构建 docker 镜像
docker build –rm -t sequenceiq/spark:1.4.0 .
-t 选项是你要构建的sequenceiq/spark image的tag,就比如ubuntu:13.10同样 –rm 选项是告诉Docker在构建完成后删除临时的Container,Dockerfile的每一行指令都会建立一个临时的Container,通常你是不须要这些临时生成的Container的node
运行镜像docker
docker run -it -p 8088:8088 -p 8042:8042 -h sandbox sequenceiq/spark:1.4.0 bash
or
docker run -d -h sandbox sequenceiq/spark:1.4.0 -d
apache
若是使用-p或者-P,那么容器会开放部分端口到主机,只要对方能够链接到主机,就能够链接到容器内部。当使用-P时,Docker会在主机中随机从49153 和65535之间查找一个未被占用的端口绑定到容器。你可使用docker port来查找这个随机绑定端口。ubuntu
若是在docker run后面追加-d=true或者-d,那么容器将会运行在后台模式。此时全部I/O数据只能经过网络资源或者共享卷组来进行交互。由于容器再也不监听你执行docker run的这个终端命令行窗口。
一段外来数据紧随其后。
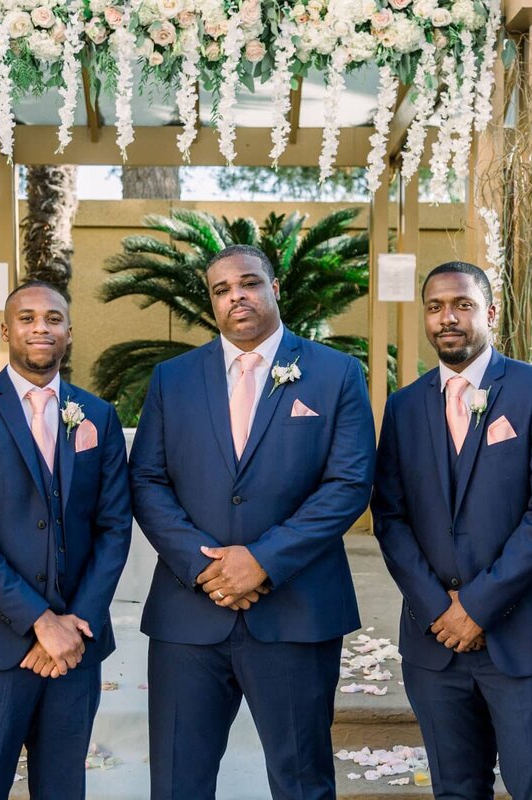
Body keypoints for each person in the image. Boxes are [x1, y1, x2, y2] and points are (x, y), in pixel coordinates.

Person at [129, 244, 375, 800]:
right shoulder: (173, 379)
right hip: (188, 615)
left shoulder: (336, 374)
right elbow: (147, 480)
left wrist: (262, 561)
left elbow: (348, 485)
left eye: (248, 283)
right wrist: (202, 565)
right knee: (177, 782)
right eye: (221, 290)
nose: (235, 297)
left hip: (296, 611)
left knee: (302, 782)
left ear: (275, 288)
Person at [372, 261, 532, 800]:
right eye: (435, 307)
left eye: (463, 305)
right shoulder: (404, 407)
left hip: (529, 639)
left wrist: (475, 607)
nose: (447, 318)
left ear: (491, 313)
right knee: (454, 790)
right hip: (436, 645)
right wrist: (438, 608)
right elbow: (390, 516)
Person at [0, 280, 131, 800]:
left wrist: (75, 625)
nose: (40, 327)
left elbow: (114, 529)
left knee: (64, 787)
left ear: (69, 331)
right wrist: (40, 621)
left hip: (75, 647)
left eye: (52, 318)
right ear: (5, 329)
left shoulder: (98, 416)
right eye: (26, 318)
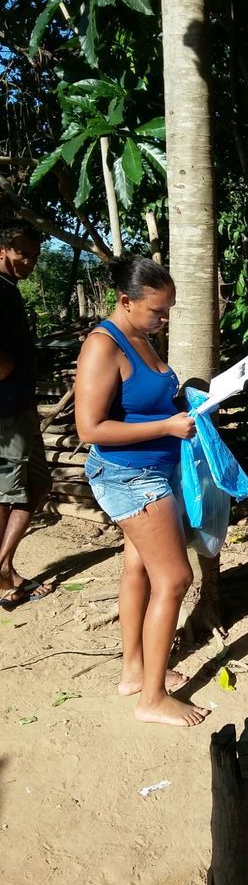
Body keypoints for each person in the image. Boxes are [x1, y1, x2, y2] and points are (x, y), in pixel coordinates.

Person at [75, 255, 210, 727]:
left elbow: (140, 403)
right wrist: (168, 425)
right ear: (126, 301)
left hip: (152, 468)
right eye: (157, 310)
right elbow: (90, 428)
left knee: (138, 569)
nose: (164, 318)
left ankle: (135, 670)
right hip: (131, 476)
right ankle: (151, 699)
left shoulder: (140, 337)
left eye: (168, 309)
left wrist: (184, 406)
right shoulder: (102, 345)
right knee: (174, 579)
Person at [0, 220, 53, 609]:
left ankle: (2, 567)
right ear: (2, 248)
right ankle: (3, 578)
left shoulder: (10, 290)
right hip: (6, 410)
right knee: (7, 491)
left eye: (34, 256)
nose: (28, 261)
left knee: (38, 481)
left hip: (20, 405)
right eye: (21, 252)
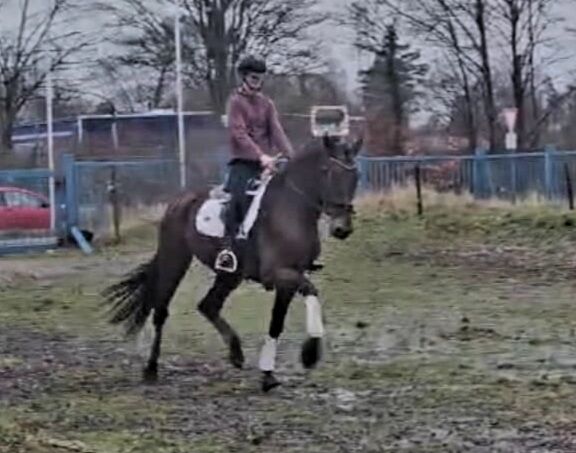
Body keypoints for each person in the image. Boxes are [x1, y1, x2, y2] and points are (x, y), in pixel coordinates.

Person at [215, 55, 295, 273]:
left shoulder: (267, 104)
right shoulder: (235, 102)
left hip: (266, 164)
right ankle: (227, 250)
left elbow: (277, 132)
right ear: (244, 77)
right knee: (238, 200)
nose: (257, 81)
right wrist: (261, 156)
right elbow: (239, 134)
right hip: (243, 163)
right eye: (253, 77)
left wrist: (291, 156)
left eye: (260, 77)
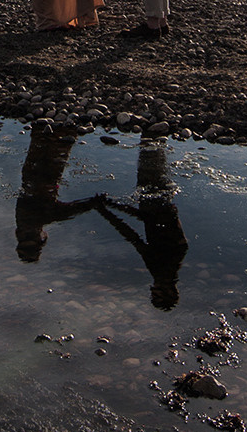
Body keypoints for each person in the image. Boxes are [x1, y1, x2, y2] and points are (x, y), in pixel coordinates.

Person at [96, 136, 189, 308]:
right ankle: (152, 134)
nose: (153, 288)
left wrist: (110, 206)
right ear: (170, 291)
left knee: (155, 157)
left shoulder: (174, 261)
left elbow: (144, 221)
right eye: (157, 292)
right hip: (153, 203)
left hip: (162, 202)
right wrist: (106, 210)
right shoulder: (159, 266)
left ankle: (155, 136)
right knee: (149, 156)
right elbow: (132, 235)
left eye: (153, 292)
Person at [13, 127, 105, 262]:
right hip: (31, 172)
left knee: (62, 141)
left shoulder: (35, 220)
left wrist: (93, 203)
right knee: (40, 140)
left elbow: (69, 210)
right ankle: (47, 126)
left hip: (48, 174)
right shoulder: (22, 220)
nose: (28, 233)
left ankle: (64, 127)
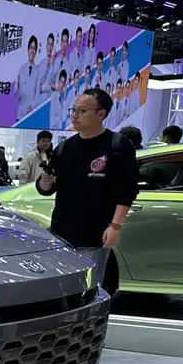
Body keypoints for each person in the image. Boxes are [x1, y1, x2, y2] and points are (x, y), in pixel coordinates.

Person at [35, 87, 139, 288]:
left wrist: (115, 225)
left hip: (95, 234)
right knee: (58, 288)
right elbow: (47, 187)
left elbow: (127, 191)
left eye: (81, 111)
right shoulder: (65, 147)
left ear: (101, 114)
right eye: (73, 110)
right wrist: (44, 183)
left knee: (88, 289)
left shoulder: (117, 146)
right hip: (61, 231)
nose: (74, 116)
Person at [16, 35, 43, 118]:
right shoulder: (22, 69)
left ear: (36, 51)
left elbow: (38, 94)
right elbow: (16, 95)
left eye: (34, 48)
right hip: (20, 114)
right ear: (28, 50)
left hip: (31, 114)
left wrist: (32, 106)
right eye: (30, 48)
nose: (32, 51)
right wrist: (18, 87)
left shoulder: (38, 71)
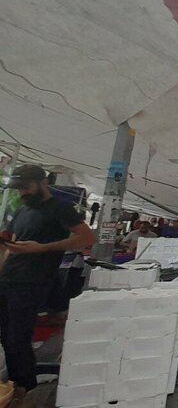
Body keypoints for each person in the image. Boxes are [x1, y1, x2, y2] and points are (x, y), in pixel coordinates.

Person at [0, 165, 96, 400]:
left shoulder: (60, 209)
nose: (23, 192)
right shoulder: (22, 210)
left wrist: (42, 248)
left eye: (26, 187)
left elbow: (86, 237)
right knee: (6, 335)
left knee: (18, 336)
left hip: (33, 280)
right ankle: (15, 382)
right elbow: (11, 245)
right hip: (8, 277)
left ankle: (25, 387)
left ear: (43, 182)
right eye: (20, 188)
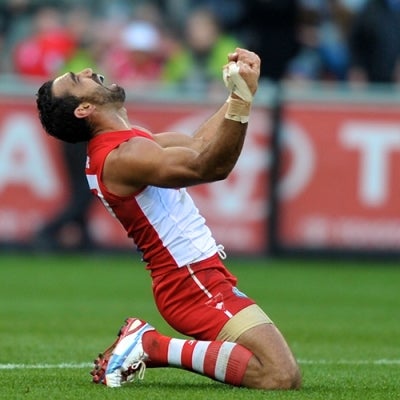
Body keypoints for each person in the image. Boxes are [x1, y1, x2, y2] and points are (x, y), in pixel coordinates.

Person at [36, 48, 301, 390]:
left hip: (193, 278)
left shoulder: (126, 144)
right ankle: (150, 345)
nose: (86, 70)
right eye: (76, 79)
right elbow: (209, 166)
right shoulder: (122, 157)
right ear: (84, 108)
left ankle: (151, 345)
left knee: (279, 371)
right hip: (190, 283)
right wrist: (243, 101)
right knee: (279, 375)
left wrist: (240, 91)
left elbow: (197, 144)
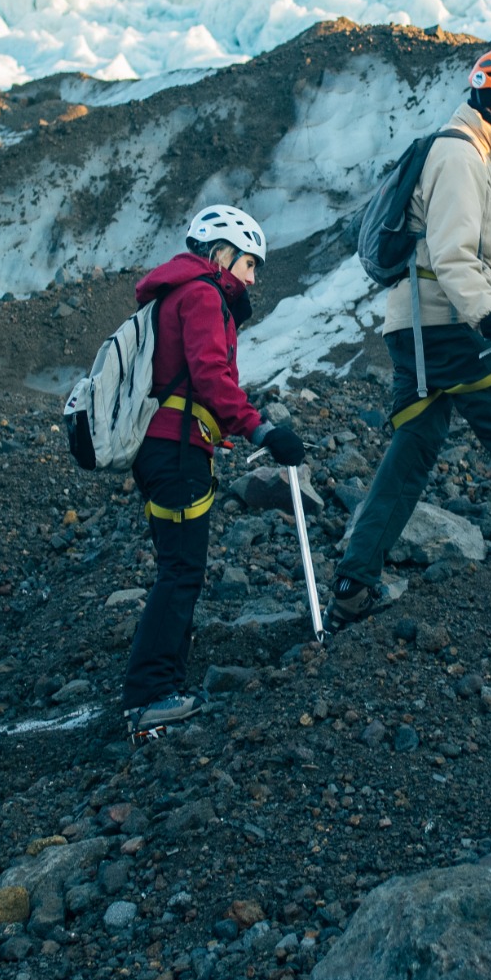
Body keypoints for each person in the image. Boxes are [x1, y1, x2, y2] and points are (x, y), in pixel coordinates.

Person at [332, 49, 491, 619]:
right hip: (446, 328)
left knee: (413, 451)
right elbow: (452, 256)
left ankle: (353, 584)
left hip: (416, 327)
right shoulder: (460, 157)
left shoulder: (466, 154)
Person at [120, 205, 306, 736]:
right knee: (181, 572)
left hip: (162, 448)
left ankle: (164, 689)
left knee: (178, 569)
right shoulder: (202, 294)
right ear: (221, 253)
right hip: (177, 448)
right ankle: (148, 697)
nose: (252, 278)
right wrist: (260, 429)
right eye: (249, 264)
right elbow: (210, 375)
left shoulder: (174, 293)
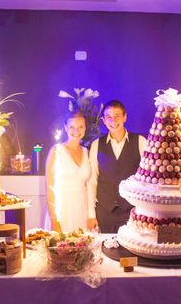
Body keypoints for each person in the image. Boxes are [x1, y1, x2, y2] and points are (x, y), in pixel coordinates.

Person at [88, 100, 146, 234]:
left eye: (117, 115)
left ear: (125, 117)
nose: (113, 120)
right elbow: (92, 182)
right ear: (103, 120)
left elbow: (147, 180)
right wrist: (91, 214)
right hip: (105, 212)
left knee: (131, 252)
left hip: (132, 211)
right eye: (108, 116)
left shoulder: (140, 142)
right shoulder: (97, 145)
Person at [45, 110, 93, 233]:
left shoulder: (86, 152)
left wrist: (90, 216)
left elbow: (89, 187)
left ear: (85, 128)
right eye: (72, 127)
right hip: (62, 212)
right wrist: (55, 221)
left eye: (80, 127)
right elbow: (50, 188)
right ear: (65, 127)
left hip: (81, 210)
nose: (76, 131)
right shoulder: (57, 151)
但你能够经过执行docker attach来从新附着到该容器的回话中。须要注意的是,容器运行在后台模式下,是不能使用–rm选项的。ruby
-p 8088:8088 这个端口是resourcemanager 或者 集群 ,-p 8042:8042 这个端口是 nodemanager端口 bash
版本
Hadoop 2.6.0 and Apache Spark v1.4.0 on Centos markdown
测试
There are two deploy modes that can be used to launch Spark applications on YARN.网络
In yarn-cluster mode, the Spark driver runs inside an application master process which is managed by YARN on the cluster, and the client can go away after initiating the application.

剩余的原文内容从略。